Zelda Fitzgerald was married to writer F. Scott Fitzgerald, who wrote The Great Gatsby. But what people don’t know is that Zelda was also an extremely talented writer (and dancer). Apparently, F. Scott Fitzgerald betrayed her and stole some of her work from her journal entries, as she exposed in a piece she wrote for The New York Tribune.

6. Rosa Parks (1913-2005)

Cinema Publishers Collection/IMAGO

Rosa Parks was an African-American woman who was a huge part of the civil rights movement in the United States. She really inspired people in 1955, when she refused to give up her seat to a white man on a bus even knowing that she could get arrested. This ignited a boycott that lasted for over 300 days until the city changed its law of racial segregation on public buses. Her brave act earned her the name- ‘the first lady of civil rights.’ 
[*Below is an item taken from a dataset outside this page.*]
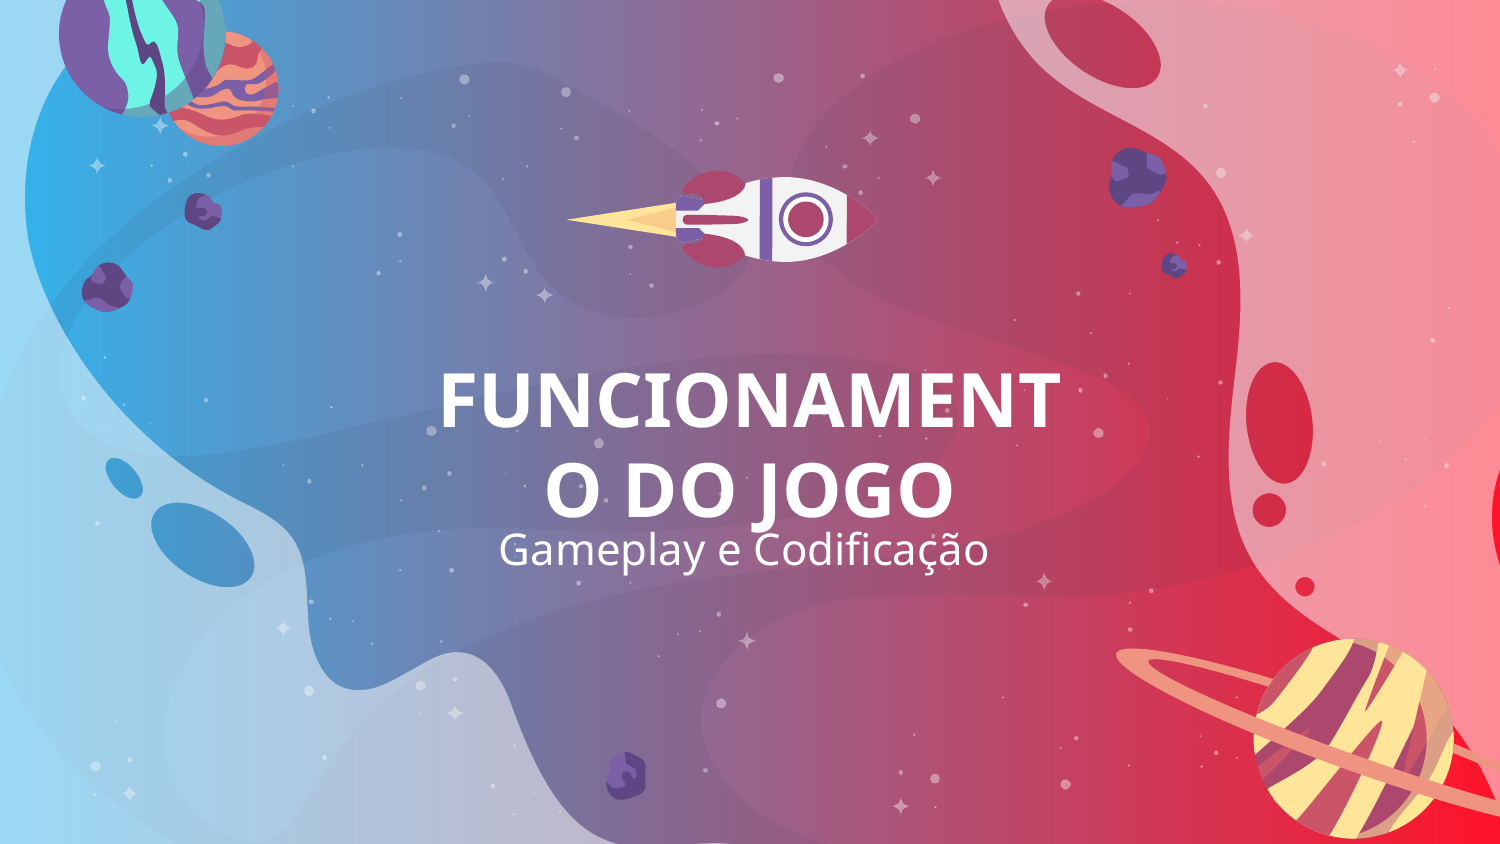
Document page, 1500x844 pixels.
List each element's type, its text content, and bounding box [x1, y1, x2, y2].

title FUNCIONAMENTO DO JOGO [418, 352, 1082, 491]
subtitle Gameplay e Codificação [418, 521, 1082, 637]
text_box [566, 170, 878, 268]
7. Amelia Earhart (1897-1937)

Everett Collection

Amelia Earhart was the first female aviator to fly solo across the Atlantic Ocean in 1928, and the 6th woman who was issued a pilot’s license. Tragically, she went missing in 1937 and was never found, when flying over the central Pacific ocean in an attempt to circumnavigate the world. 

8. Frida Khalo (1907-1954)

Montgomery Museum of Fine Arts

Frida Khalo was an artist who suffered a lot of trauma in her lifetime, including a horrible accident which left her crippled. She used all the emotions from her life to paint honestly and reflect her truth; they held messages of endurance, truth, reality, cruelty, and suffering.

9. Florence Nightingale (1820-1910)

Getty Images

Florence Nightingale went against her parents to pursue her dream of being a nurse. During the start of the Crimean war in 1853, she led 38 nurses to Turkey’s military hospital, which was the first time women had been able to do this. Nightingale was passionate about improving the quality of nursing in military hospitals, and even wrote a book on this subject that is still in print today. She also became the first female member of the Royal Statistical Society in 1858.

10. Emmeline Pankhurst (1858-1928)

Emmeline Pankhurst was an important leader of women’s suffrage. In 1903, she co-founded the Women’s Social and Political Union (WSPU), and focused on getting women the right to vote. Pankhurst was determined to take action rather than just speaking about it. At Holloway Prison that Emmeline Pankhurst started her first hunger strike, withstanding so much violence because of her drive to earn women the right to vote.